Saved entries:
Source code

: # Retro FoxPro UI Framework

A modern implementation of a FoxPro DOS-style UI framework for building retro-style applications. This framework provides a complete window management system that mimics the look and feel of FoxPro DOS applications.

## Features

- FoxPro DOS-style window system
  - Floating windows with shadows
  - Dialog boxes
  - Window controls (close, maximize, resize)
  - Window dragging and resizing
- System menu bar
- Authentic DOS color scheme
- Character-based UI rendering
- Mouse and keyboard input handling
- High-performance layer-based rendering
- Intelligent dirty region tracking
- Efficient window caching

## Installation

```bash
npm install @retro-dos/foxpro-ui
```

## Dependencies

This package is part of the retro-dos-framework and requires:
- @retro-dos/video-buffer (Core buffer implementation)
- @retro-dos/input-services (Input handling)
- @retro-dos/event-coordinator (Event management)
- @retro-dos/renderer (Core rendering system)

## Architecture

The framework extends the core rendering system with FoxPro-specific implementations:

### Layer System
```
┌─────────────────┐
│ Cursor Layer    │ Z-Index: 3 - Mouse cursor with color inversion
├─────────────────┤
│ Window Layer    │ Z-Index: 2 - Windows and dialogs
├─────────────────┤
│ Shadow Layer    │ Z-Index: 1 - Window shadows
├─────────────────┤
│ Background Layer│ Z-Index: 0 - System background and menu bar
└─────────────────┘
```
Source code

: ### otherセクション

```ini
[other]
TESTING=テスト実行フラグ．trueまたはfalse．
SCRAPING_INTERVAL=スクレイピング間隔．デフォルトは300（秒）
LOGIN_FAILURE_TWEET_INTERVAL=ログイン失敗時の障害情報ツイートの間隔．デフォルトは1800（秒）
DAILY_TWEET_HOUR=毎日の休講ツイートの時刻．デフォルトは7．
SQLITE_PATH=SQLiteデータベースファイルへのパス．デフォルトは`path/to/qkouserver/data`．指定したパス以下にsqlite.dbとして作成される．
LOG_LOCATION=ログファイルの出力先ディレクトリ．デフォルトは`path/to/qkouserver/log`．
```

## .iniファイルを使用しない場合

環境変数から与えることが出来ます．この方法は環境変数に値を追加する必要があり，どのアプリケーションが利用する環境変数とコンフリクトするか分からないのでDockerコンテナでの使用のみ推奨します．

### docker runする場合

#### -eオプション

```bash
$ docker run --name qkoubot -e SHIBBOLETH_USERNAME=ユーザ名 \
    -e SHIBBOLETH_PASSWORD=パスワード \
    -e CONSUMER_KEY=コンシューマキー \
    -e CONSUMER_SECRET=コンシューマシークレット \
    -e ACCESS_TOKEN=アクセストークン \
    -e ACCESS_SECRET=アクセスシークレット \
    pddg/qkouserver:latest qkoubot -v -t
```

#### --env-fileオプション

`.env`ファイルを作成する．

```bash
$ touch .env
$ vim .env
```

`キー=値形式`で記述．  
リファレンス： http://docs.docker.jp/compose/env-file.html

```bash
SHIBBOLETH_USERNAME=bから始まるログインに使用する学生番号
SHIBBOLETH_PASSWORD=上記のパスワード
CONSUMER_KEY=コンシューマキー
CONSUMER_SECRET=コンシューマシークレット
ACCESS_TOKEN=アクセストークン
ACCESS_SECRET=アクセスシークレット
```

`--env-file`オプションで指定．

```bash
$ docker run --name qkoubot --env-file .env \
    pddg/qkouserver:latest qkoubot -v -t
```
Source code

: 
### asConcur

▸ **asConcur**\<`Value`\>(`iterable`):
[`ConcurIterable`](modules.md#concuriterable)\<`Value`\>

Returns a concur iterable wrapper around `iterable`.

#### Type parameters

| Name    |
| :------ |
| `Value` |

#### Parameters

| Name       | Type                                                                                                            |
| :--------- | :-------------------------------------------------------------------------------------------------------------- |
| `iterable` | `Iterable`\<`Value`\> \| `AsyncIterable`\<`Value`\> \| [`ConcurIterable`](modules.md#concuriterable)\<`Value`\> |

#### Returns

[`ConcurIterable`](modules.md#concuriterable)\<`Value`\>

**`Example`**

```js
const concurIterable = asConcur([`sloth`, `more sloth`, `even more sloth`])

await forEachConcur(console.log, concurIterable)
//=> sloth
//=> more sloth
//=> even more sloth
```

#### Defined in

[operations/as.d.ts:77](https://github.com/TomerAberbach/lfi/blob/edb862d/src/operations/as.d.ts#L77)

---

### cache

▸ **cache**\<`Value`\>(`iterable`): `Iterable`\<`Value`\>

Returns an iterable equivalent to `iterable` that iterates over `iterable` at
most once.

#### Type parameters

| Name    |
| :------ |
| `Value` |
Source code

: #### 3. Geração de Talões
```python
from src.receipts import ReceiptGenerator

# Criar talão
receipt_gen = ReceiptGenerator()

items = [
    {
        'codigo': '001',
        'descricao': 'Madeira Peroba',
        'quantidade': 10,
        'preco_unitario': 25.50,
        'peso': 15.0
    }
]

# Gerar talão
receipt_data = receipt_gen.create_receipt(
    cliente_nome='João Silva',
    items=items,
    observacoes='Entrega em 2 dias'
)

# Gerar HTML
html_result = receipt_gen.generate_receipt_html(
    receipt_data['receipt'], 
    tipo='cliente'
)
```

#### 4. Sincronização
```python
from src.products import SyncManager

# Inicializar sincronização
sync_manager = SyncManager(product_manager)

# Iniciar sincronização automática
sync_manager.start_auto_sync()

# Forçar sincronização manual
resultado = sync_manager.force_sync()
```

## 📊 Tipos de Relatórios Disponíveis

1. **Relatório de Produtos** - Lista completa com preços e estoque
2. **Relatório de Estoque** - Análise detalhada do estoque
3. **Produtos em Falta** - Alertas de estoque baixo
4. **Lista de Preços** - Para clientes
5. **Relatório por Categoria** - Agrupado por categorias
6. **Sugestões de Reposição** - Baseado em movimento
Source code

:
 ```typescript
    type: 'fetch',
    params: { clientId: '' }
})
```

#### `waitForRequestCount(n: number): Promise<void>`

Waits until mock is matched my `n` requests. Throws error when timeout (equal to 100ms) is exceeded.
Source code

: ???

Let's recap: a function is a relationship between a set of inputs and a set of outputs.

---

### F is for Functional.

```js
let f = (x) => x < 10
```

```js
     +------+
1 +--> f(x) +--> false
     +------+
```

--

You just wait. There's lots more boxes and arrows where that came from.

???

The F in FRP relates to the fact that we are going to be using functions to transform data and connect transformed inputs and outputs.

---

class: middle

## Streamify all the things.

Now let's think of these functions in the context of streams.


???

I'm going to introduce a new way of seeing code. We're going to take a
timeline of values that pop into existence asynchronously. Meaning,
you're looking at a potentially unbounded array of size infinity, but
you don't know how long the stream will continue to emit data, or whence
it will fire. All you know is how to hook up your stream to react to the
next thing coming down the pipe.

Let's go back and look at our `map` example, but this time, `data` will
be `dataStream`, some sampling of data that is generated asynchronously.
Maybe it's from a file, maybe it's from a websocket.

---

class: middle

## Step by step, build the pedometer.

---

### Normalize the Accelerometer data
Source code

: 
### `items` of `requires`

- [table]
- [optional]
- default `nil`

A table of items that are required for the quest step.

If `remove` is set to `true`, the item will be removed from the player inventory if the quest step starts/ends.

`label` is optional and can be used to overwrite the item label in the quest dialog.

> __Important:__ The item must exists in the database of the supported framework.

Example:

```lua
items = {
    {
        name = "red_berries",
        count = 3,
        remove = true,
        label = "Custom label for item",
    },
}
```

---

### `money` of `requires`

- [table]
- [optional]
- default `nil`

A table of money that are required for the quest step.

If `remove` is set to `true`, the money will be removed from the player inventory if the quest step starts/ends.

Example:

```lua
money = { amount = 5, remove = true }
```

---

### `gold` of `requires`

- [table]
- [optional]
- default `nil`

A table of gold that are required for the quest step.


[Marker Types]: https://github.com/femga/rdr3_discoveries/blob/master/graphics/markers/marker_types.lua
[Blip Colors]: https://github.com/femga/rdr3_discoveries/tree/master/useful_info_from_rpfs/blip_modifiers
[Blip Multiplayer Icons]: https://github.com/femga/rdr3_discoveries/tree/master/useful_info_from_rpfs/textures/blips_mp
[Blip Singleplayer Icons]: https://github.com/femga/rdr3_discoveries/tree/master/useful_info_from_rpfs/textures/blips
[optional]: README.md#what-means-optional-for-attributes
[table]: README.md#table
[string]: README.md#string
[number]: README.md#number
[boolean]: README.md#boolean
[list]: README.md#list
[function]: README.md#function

* WORK REQUEST:
Set down exactly the lines that begin the records and continue through the line bearing "- Authentic DOS color scheme"; include both ends.

* EXPECTED ANSWER:
Source code

: # Retro FoxPro UI Framework

A modern implementation of a FoxPro DOS-style UI framework for building retro-style applications. This framework provides a complete window management system that mimics the look and feel of FoxPro DOS applications.

## Features

- FoxPro DOS-style window system
  - Floating windows with shadows
  - Dialog boxes
  - Window controls (close, maximize, resize)
  - Window dragging and resizing
- System menu bar
- Authentic DOS color scheme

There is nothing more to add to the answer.